J Surg Educ. 2012 Sep-Oct;69(5):605-10. doi: 10.1016/j.jsurg.2012.05.015. Epub 2012 Jul 2.
The Lichtenstein inguinal hernia repair is commonly performed and suitable for teaching basic surgical skills. The objective of this study is to evaluate the feasibility of this procedure for surgical training, particularly in regard to patient outcomes.
Retrospective case review after introduction of an integrated teaching program.
University teaching hospital.
The Lichtenstein inguinal hernia repair is the standard procedure for adult primary unilateral inguinal hernia since 2003 at Jichi Medical University.
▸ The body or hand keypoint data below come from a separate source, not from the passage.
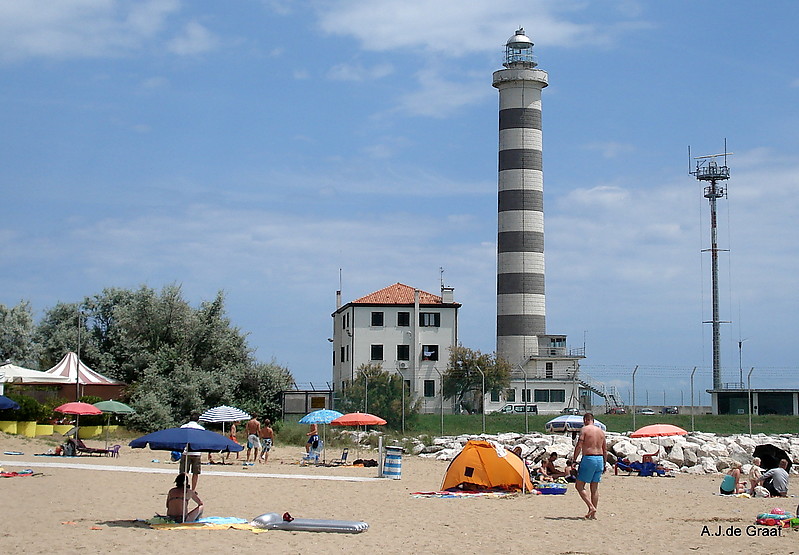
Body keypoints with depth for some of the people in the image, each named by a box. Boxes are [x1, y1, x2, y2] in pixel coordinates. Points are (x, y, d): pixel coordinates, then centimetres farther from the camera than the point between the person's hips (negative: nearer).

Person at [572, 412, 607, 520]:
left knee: (579, 486, 0)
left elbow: (579, 446, -13)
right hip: (600, 459, 7)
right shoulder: (601, 431, 14)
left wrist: (574, 459, -6)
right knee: (595, 487, 11)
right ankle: (593, 514, 11)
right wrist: (604, 464, 23)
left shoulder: (584, 429, -5)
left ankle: (591, 507, -14)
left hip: (588, 458, -7)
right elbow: (605, 450, 17)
We introduced an integrated teaching system of lectures, skill training. and videos to teach the skills for Lichtenstein inguinal hernia repair to residents and junior faculty in 2003. Cases were retrospectively divided into 4 groups based on the experience of the operating surgeon; junior residents (PGY 1-2, group A), senior residents (PGY 3-5, group B), junior faculty (PGY 6-10, group C), and senior faculty (PGY 11 or more, group D). Background, perioperative factors, and outcomes were evaluated among the groups.
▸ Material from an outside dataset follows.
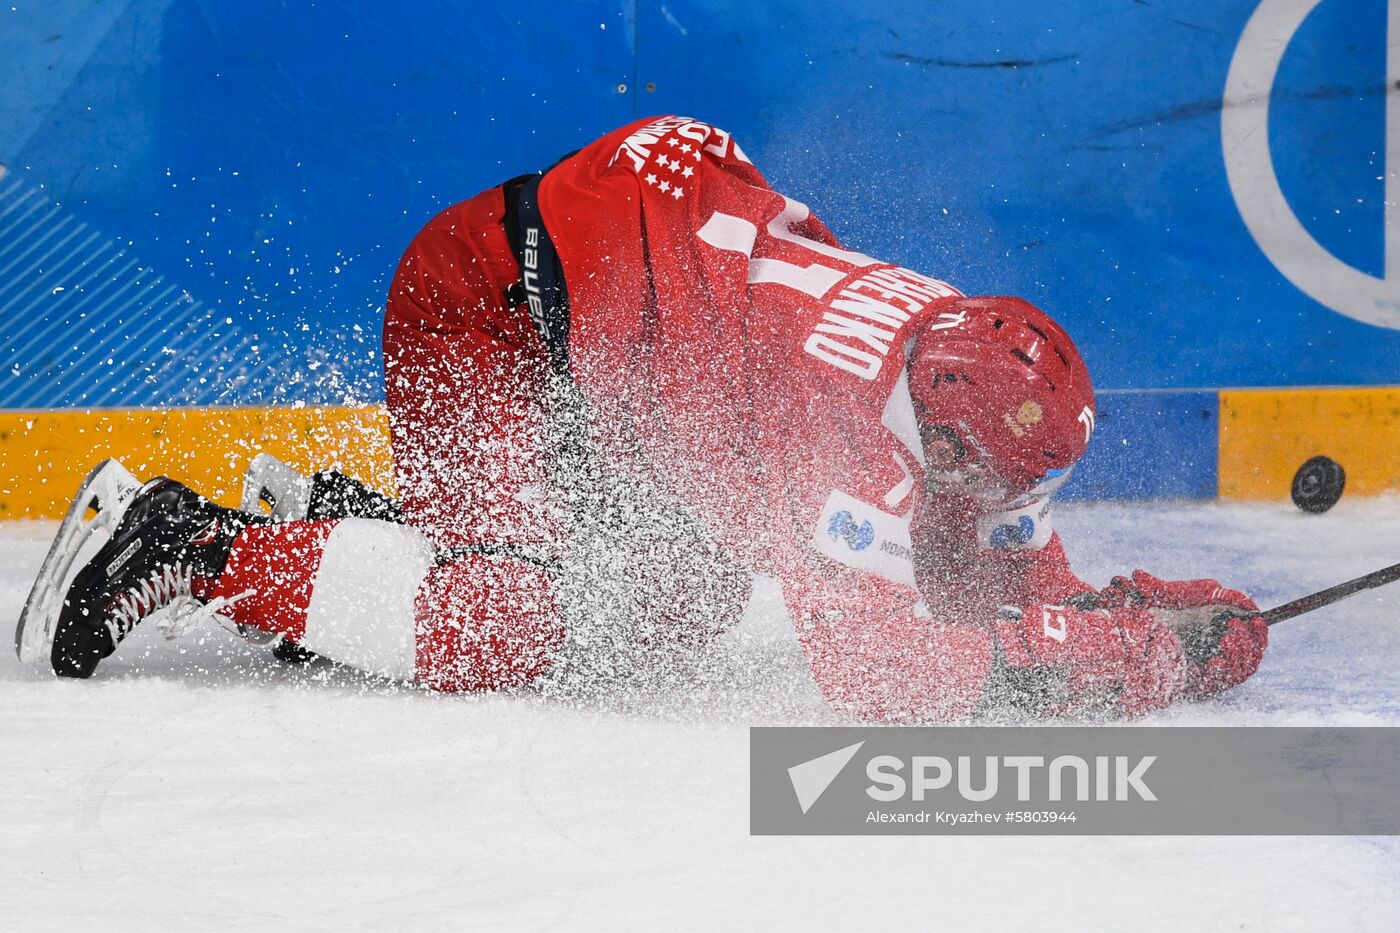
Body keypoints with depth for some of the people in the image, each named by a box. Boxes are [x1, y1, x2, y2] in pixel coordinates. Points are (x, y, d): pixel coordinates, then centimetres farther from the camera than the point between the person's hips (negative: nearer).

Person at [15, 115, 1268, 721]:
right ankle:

A total of 246 elective inguinal hernia repairs (group A: 136, group B: 49, group C: 42, group D: 19) were performed. There was a significant difference in the frequency of concomitant diseases (p = 0.012) and anticoagulant therapy (p = 0.031). Average operating time was 80.7 ± 24.9, 72.6 ± 20.8, 63.5 ± 22.0, and 54.7 ± 27.9 (min ± SD) in groups A, B, C, and D, respectively, with a significant difference between groups A and D (p < 0.001). No significant differences were observed in estimated blood loss (p = 0.216) or morbidity (p = 0.294).
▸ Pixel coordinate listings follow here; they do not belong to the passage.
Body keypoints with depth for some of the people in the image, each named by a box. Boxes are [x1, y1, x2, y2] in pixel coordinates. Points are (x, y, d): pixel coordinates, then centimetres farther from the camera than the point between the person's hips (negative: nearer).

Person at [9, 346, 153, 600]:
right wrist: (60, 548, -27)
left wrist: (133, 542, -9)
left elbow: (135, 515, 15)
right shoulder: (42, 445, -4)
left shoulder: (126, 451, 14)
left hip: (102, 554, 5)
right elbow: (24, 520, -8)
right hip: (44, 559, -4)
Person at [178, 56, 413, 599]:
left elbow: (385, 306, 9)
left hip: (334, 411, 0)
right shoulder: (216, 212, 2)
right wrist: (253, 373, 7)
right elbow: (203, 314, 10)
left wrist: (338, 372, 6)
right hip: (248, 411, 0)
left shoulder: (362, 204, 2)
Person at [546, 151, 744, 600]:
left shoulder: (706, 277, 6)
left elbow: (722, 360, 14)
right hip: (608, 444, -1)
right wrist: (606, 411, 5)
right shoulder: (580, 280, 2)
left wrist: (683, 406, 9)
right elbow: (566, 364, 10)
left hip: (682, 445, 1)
The Lichtenstein inguinal hernia repair can be safely performed by residents and junior faculty with the appropriate supervision of senior faculty without any disadvantage to patients. This integrated teaching program for Lichtenstein inguinal hernia repair is effective and feasible for training residents and junior faculty.
Lichtenstein 腹股沟疝修补术是一种常用的术式,适合用于教授基本的外科技能。本研究旨在评估该术式在外科培训中的可行性,尤其是在患者结局方面。
引入综合教学计划后的回顾性病例分析。
大学教学医院。
自 2003 年以来,日本顺天堂大学一直将 Lichtenstein 腹股沟疝修补术作为成人单侧原发性腹股沟疝的标准术式。我们于 2003 年引入了一个综合教学系统,包括讲座、技能培训和视频,以向住院医师和初级教员教授 Lichtenstein 腹股沟疝修补术的技能。根据手术医生的经验,将病例分为 4 组:初级住院医师(PGY1-2,A 组)、高级住院医师(PGY3-5,B 组)、初级教员(PGY6-10,C 组)和高级教员(PGY11 或以上,D 组)。评估了各组的背景、围手术期因素和结局。
共进行了 246 例择期腹股沟疝修补术(A 组:136 例,B 组:49 例,C 组:42 例,D 组:19 例)。合并疾病的发生率(p = 0.012)和抗凝治疗的发生率(p = 0.031)存在显著差异。A、B、C 和 D 组的平均手术时间分别为 80.7 ± 24.9、72.6 ± 20.8、63.5 ± 22.0 和 54.7 ± 27.9(min ± SD),A 组与 D 组之间存在显著差异(p < 0.001)。估计出血量(p = 0.216)或发病率(p = 0.294)无显著差异。
在资深教员的适当监督下,住院医师和初级教员可以安全地进行 Lichtenstein 腹股沟疝修补术,且不会对患者造成任何不利影响。该 Lichtenstein 腹股沟疝修补术的综合教学计划对于培训住院医师和初级教员是有效且可行的。